Third, in response to LizardBreath: I’m not sure that a comparison to The Lord of the Rings is that instructive, since Tolkien essentially wrote Hobbits as middle class English people and then gave them a fantastic name and hairy feet. It’s also surely significant that we see Hobbits from the inside, as it were, as opposed to the Folk’s imposed alienness, as is the fact that all the races in The Lord of the Rings to whom we get such a window are clearly analogues to Europeans. The Folk are something very different to this. They are not, as in Avatar (the James Cameron movie, not the Nickolodeon animated series, which is fantastic, nor the M. Night Shyamalan movie of that series, which is awful), Native Americans who have been painted blue, made three meters tall, and given USB connections to their planetary consciousness (not that this wasn’t a problematic representation as well). They are something genuinely alien (notwithstanding Felix’s point that there is a more comprehensible Folk society which the books don’t show us), and what’s most important to me, they literally have a different relationship with the land than humans do.
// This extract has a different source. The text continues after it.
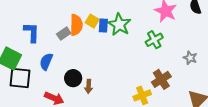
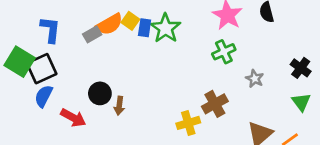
orange semicircle: (76, 25) -> (109, 24), turned 55
green cross: (154, 40) -> (224, 52), moved
blue semicircle: (46, 62) -> (44, 96), moved
black square: (20, 78) -> (42, 69), moved, turned -35

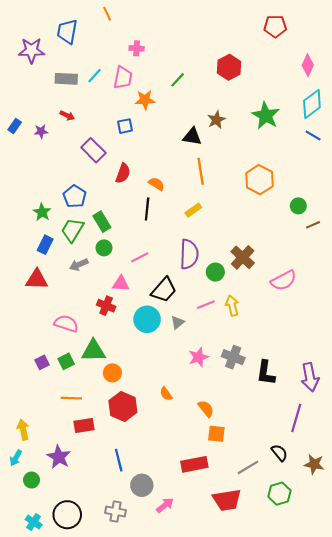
I feel that I’ve started repeating myself, so I’m going to try to sum up my problem with the way the books handle the Folk. I think the issue is the choice to view the Folk from the outside and the metaphor of the half-made world, in which the Folk do not solidify the land. Either one on its own might not have been problematic. If the Folk were still so alien as to be able to live in the unmade world without solidifying it, but we got an inside view on their society, the argument that they’re not meant to be direct parallels to Native Americans but are original fantasy beings who share some qualities with them (and African slaves, and fairies) would hold more water. If the Folk were opaque to the readers, but more obviously human, it would be clearer that they were being seen from the outside by the characters, not the author. The combination of the two, to my mind, plays into some of the worst tendencies of the fantasy genre when it comes to acknowledging the humanity of native, non-European peoples.


Henry 05.20.13 at 9:06 pm

Again, I disagree here with Abigail’s argument here – not to say that it isn’t a possible reading, but to disagree with her contention (if I get it right from the final sentence about the “worst tendencies” etc) that it is a reading so powerful that it basically overwhelms any other. It’s clear that the books fail in this sense for her, but there are other possible readings, which are not damning, and which seem to me equally plausible (or, for me personally, rather more plausible). The difference between the routinization that happens at the hands of the Gun and Line, and the Folk not solidifying the world can be read just as easily as a metaphor for the differences between the systematizing and rationalizing aspects of West European/US cultures as opposed to other cultures. To say that there is something importantly different between the play of meaning implicit in the Balinese cockfight and the bureaucratic procedures of the nineteenth century Prussian Beamter is not, obviously, to say that the former represents something inhuman or unnatural in comparison to the former. Obviously, there are traps there that you want to avoid – exoticization can be its own set of problems – but they can be avoided. I don’t think that one can read from the implied statement that some cultures impose a different kind of order on the world than others, a strong statement that cultures which do not impose this order are alien and inhuman. And indeed, if there is a normative case in the books that some cultures are perverse, unnatural and inhuman, it is far more easily made for Gilman’s depiction of the Line (which is nothing more than the quintessence of Western organized industrialism – Weber’s iron cage, or steel-hard casing, depending on your preferred translation) than anything else. Or to put it differently – I think that Abigail is quite right that there is a set of common reading protocols among f/sf readers, which might cause readers to skip over these complexities – but I don’t think that these are the only possible, or the intended, or the best set of protocols to read these books with.